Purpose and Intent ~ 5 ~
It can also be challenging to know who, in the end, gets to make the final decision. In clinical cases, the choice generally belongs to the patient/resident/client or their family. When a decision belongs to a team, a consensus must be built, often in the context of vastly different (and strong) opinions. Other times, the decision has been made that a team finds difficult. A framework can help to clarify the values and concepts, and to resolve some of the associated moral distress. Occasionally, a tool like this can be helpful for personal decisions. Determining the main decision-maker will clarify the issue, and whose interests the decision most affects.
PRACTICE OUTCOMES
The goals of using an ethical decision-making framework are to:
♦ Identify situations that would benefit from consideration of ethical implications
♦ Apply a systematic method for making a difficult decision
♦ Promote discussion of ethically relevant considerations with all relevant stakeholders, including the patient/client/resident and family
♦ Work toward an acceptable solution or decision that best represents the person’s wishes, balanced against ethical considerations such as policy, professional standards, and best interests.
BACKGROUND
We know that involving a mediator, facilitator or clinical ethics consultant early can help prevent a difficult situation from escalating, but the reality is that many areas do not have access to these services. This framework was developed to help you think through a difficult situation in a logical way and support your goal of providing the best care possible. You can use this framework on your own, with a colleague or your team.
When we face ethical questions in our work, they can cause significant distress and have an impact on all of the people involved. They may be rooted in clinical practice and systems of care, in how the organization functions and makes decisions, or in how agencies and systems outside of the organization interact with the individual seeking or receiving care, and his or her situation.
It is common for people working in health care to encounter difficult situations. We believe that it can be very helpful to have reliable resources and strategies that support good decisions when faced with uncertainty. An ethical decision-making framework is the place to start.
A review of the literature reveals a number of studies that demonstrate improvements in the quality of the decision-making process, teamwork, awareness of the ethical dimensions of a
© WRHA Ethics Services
━━━━━━━━━━━━━━━━━━━━
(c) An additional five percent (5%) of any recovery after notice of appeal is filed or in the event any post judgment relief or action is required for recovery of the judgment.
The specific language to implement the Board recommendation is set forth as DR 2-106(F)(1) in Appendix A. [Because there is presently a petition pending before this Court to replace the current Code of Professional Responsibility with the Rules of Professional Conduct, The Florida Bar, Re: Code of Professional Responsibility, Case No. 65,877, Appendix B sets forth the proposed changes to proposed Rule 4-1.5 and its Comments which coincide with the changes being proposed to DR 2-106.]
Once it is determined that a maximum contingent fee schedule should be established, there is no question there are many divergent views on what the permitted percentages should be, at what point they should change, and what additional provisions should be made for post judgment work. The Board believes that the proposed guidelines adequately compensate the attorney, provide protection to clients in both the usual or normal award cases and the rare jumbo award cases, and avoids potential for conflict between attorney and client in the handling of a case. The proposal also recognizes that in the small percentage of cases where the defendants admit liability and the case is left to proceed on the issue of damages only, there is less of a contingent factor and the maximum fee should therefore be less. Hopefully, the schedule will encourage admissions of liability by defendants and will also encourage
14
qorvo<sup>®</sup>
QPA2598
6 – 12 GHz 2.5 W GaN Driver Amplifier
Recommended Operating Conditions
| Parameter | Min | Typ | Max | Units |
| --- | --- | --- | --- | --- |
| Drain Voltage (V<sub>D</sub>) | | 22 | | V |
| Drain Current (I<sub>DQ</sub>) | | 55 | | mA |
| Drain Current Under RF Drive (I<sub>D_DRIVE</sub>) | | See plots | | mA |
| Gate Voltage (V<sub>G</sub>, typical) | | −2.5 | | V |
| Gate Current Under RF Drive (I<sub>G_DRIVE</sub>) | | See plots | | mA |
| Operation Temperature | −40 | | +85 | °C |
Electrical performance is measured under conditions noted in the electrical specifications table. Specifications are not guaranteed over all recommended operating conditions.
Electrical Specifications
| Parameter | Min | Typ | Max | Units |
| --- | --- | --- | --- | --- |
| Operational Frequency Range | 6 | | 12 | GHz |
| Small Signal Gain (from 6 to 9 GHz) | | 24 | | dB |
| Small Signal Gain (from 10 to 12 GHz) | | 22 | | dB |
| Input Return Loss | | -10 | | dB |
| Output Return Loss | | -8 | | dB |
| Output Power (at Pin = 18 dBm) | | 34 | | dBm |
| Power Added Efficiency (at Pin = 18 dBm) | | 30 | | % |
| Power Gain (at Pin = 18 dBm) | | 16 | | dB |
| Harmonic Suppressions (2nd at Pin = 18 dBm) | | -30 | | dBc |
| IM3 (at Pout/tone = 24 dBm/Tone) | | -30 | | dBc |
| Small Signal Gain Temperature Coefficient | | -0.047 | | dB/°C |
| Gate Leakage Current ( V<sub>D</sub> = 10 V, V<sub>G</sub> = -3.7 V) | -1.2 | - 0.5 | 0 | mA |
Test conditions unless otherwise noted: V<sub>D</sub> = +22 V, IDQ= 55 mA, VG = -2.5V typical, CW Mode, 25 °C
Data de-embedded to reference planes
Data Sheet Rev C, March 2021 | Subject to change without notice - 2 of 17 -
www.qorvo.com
━━━━━━━━━━━━━━━━━━━━
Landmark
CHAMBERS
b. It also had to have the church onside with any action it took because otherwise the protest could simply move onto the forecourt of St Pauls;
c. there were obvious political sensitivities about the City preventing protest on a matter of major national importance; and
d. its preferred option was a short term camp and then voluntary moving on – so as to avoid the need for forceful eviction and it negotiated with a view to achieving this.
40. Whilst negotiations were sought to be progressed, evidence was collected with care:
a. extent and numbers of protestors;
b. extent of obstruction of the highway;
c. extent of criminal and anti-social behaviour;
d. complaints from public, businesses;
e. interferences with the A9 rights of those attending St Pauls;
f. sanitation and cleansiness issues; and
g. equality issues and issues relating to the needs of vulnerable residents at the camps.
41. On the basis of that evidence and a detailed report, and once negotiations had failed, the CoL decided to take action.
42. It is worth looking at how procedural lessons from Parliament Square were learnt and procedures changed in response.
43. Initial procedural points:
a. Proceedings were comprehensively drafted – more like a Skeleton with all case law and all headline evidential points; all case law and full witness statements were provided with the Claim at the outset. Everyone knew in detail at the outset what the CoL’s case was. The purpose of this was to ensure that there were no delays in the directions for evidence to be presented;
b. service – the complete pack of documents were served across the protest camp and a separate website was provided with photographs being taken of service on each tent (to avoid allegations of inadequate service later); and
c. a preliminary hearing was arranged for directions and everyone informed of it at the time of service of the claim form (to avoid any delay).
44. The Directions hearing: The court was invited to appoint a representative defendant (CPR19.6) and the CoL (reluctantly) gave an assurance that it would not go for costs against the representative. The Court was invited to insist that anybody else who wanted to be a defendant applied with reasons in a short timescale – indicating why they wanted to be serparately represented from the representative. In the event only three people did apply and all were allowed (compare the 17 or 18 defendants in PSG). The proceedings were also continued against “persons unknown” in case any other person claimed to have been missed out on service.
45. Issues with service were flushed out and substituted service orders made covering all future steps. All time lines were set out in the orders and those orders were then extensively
━━━━━━━━━━━━━━━━━━━━
Required action =>
Reproduce each line from the listing above that includes the word "evidence".

The answer =>
40. Whilst negotiations were sought to be progressed, evidence was collected with care:
41. On the basis of that evidence and a detailed report, and once negotiations had failed, the CoL decided to take action.
a. Proceedings were comprehensively drafted – more like a Skeleton with all case law and all headline evidential points; all case law and full witness statements were provided with the Claim at the outset. Everyone knew in detail at the outset what the CoL’s case was. The purpose of this was to ensure that there were no delays in the directions for evidence to be presented;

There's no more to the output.